Ernest Procter
Study of a Woman
Graphite on paper, signed on reverse
Image size: 11 x 9 1/2 inches (28 x 24 cm)
Mounted and framed
Ernest Procter
Born in Tynemouth, Northumberland, the son of a scientist, Ernest was educated at Bootham Friends’ School in York and then came to Newlyn in 1907 to study with Stanhope Forbes. He quickly become recognized as the best student of the School. He acted as Assistant to Stanhope Forbes and Elizabeth Forbes and contributing significantly to the publication produced by Elizabeth Forbes and Tennyson Jesse, The Paper Chase (1908,1909). Ernest was well loved by all who knew him, and respected for his excellent teaching. He spent 1910-11 studying at Atelier Colarossi, Paris, marrying his fellow pupil and artist, Dod Shaw in 1912. He also loyally served on the Committee of the Newlyn Society of Artists for many years. During WWI, a committed Quaker, he worked for the Friends Ambulance Service in France.

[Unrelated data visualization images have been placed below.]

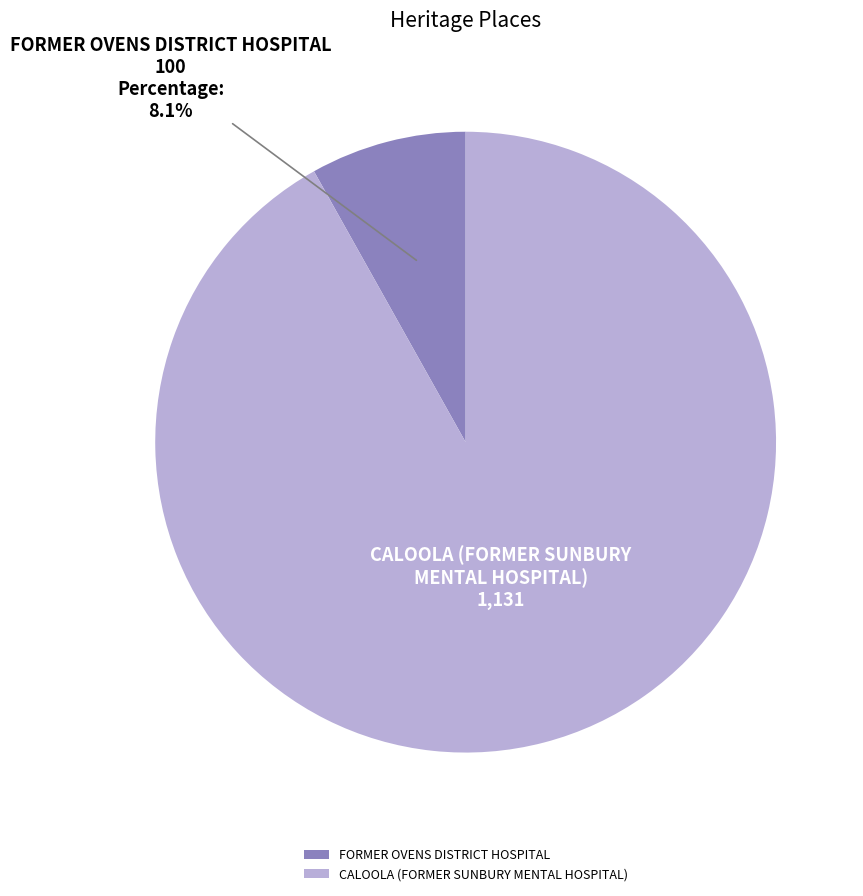

To the nearest percent, what portion does FORMER OVENS DISTRICT HOSPITAL represent?

8%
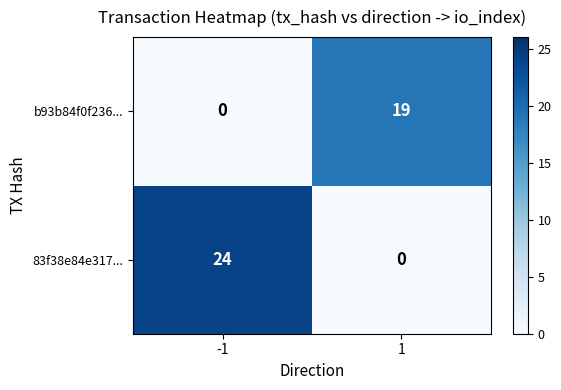

Which series has the widest spread of values?

83f38e84e317...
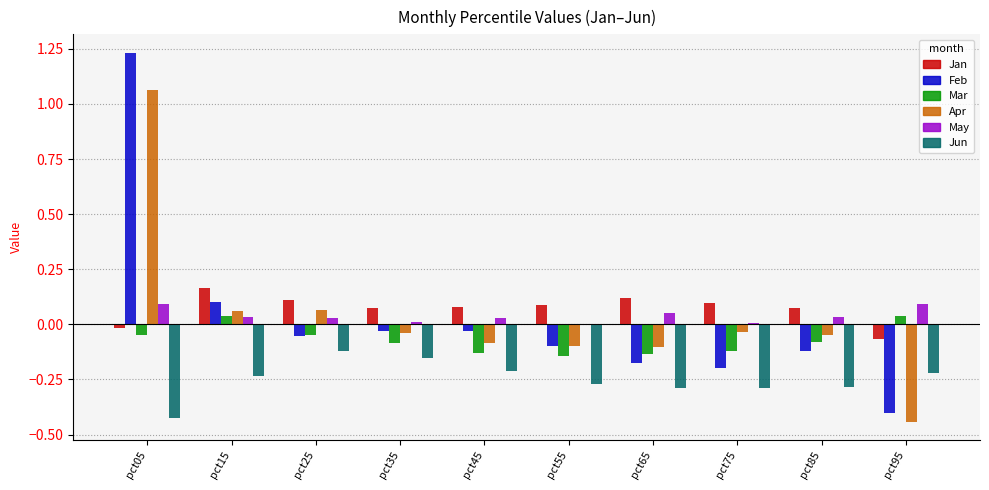

At which category is the sum across all series the highest?

pct05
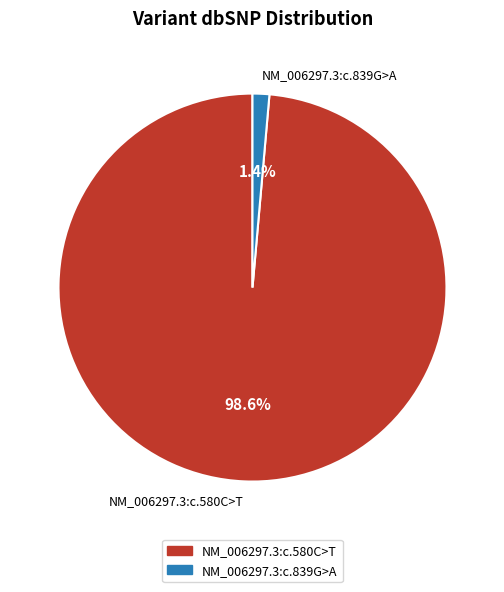

Do NM_006297.3:c.839G>A and NM_006297.3:c.580C>T together represent more than half of the pie?

Yes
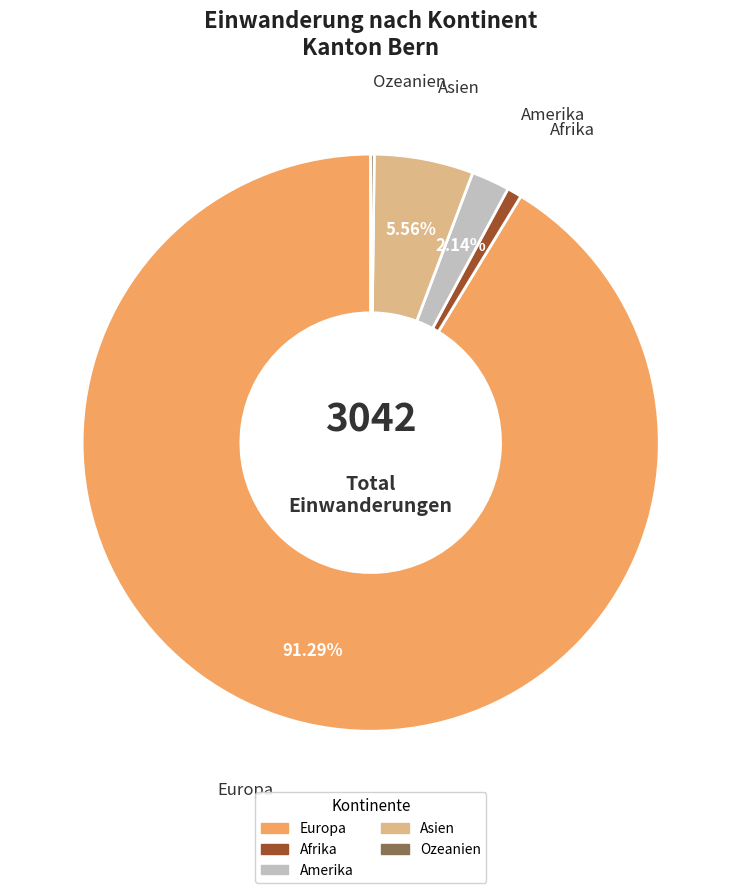

Does Europa represent more than half of the total?

Yes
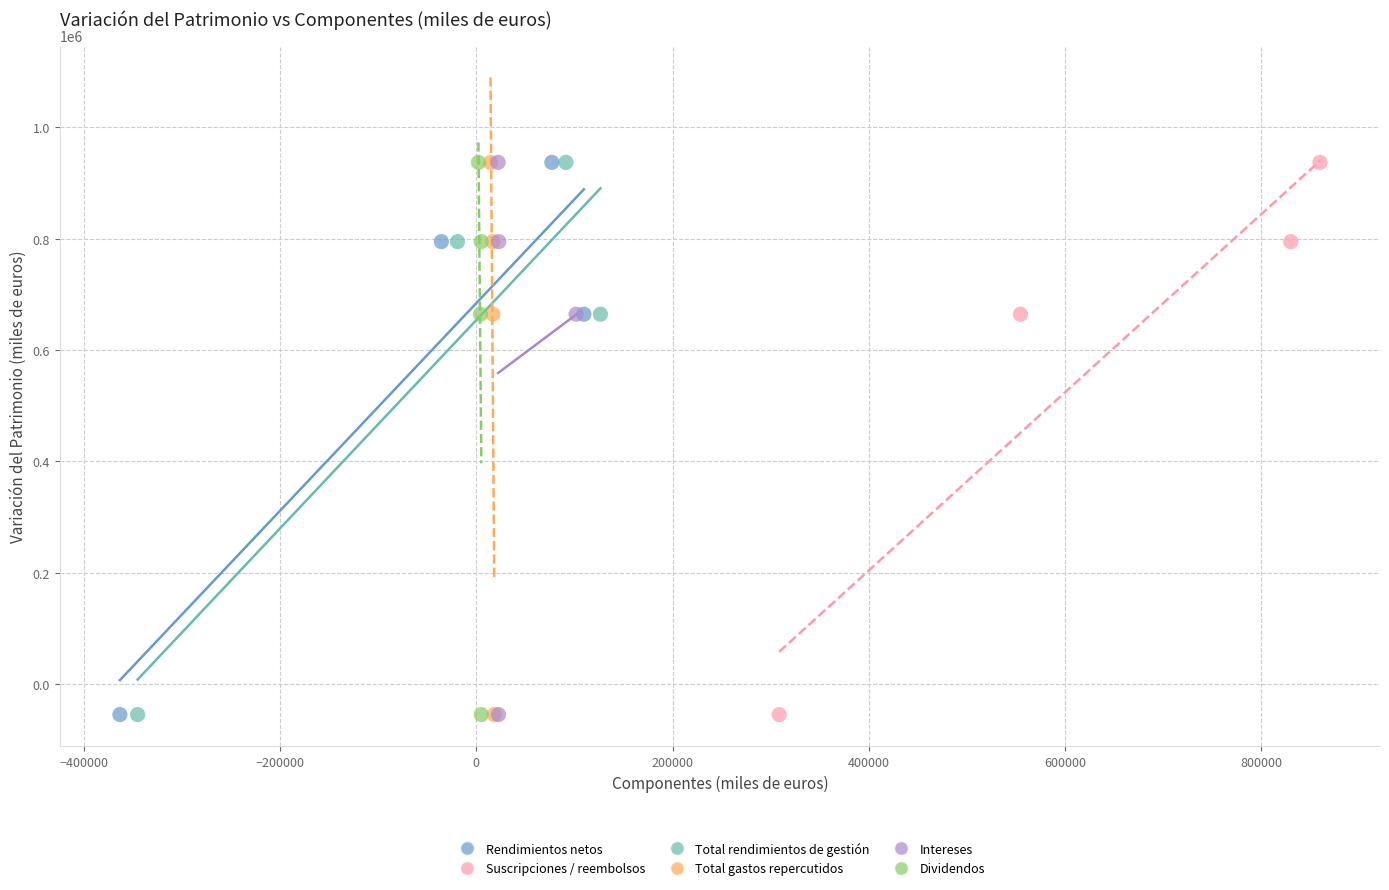

What are all the series names shown in the legend?

Rendimientos netos, Suscripciones / reembolsos, Total rendimientos de gestión, Total gastos repercutidos, Intereses, Dividendos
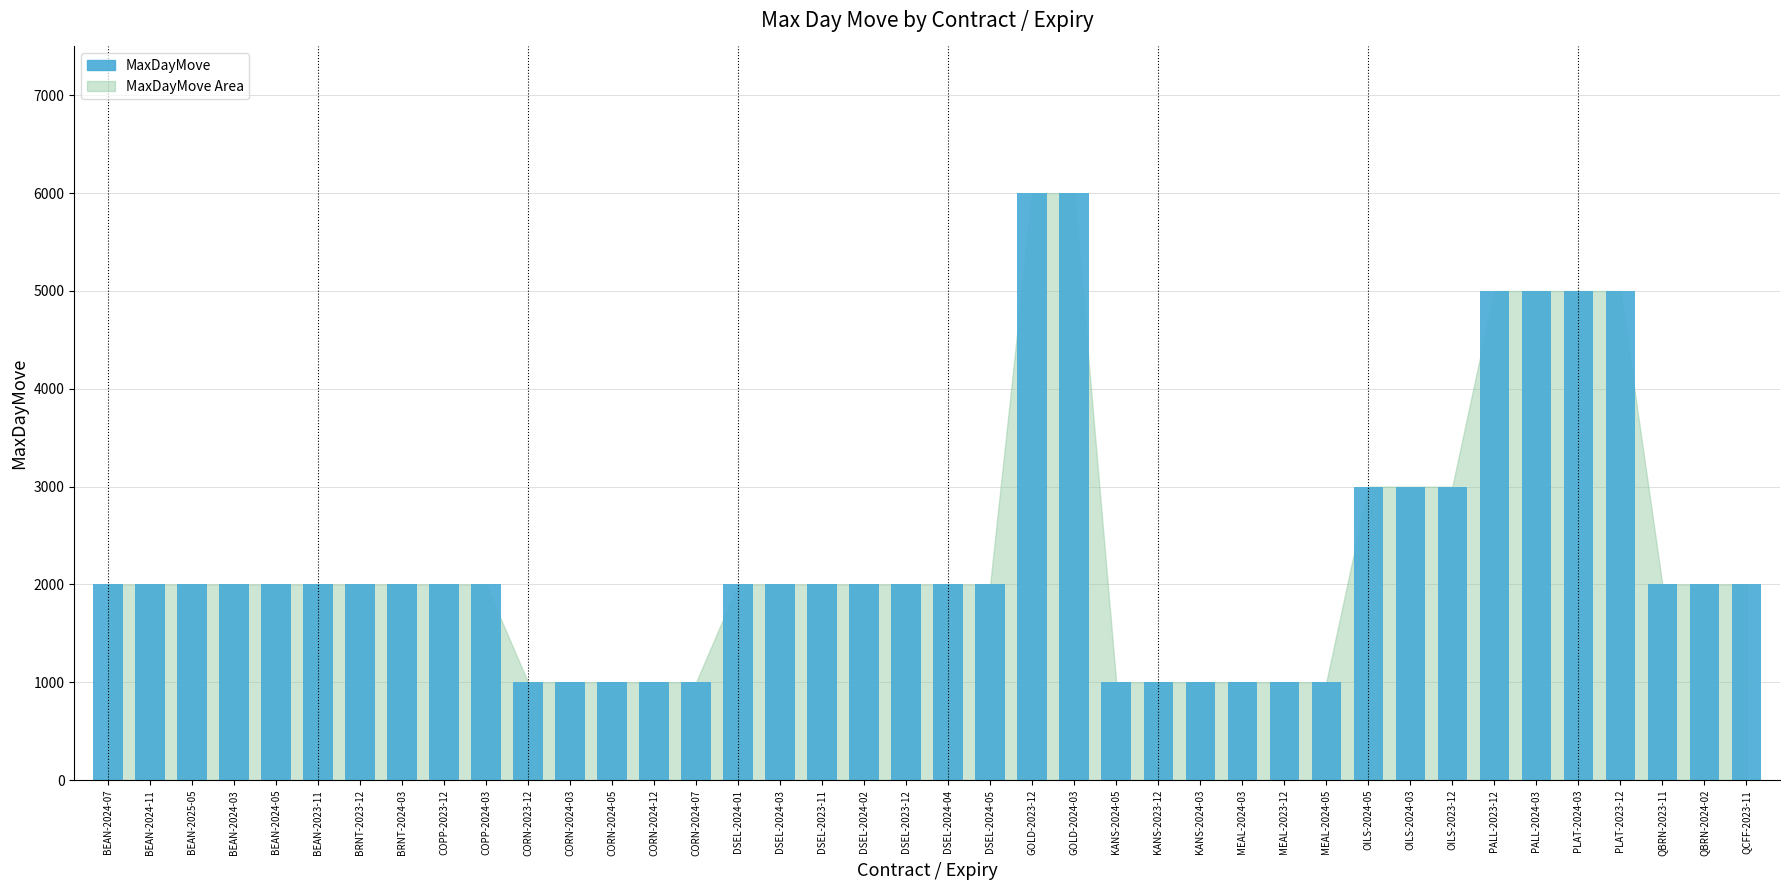

What is the sum of all values?

92000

The couple returned to Newlyn in 1918, and with Harold Harvey he founded a School of Painting called the Harvey-Procter School (1920) which ran throughout most of the 1920s. Meantime he also designed an altar screen for St Mary’s Church, Chapel Street, Penzance (destroyed by fire 1985), and paintings for his friend Father Bernard Walke (called ‘Ber’) at St Hilary Church nearby, Visitation (1933) and Deposition (1935). In 1920 he and Dod were commissioned to decorate the Kokine Palace in Rangoon; the experience of working with Burmese, Indian and Chinese plasterers, gilders and carvers, and eastern art and design, had an influence on some of Ernest’s later works.
In 1931, spurred on by receiving various commissions for industrial designs, he invented a new art form that he called Diaphenicons. These were painted and glazed decorations that provided their own light source, and he exhibited them at the Leicester Galleries.
In 1934 he was appointed Director of Studies in Design and Craft at Glasgow School of Art.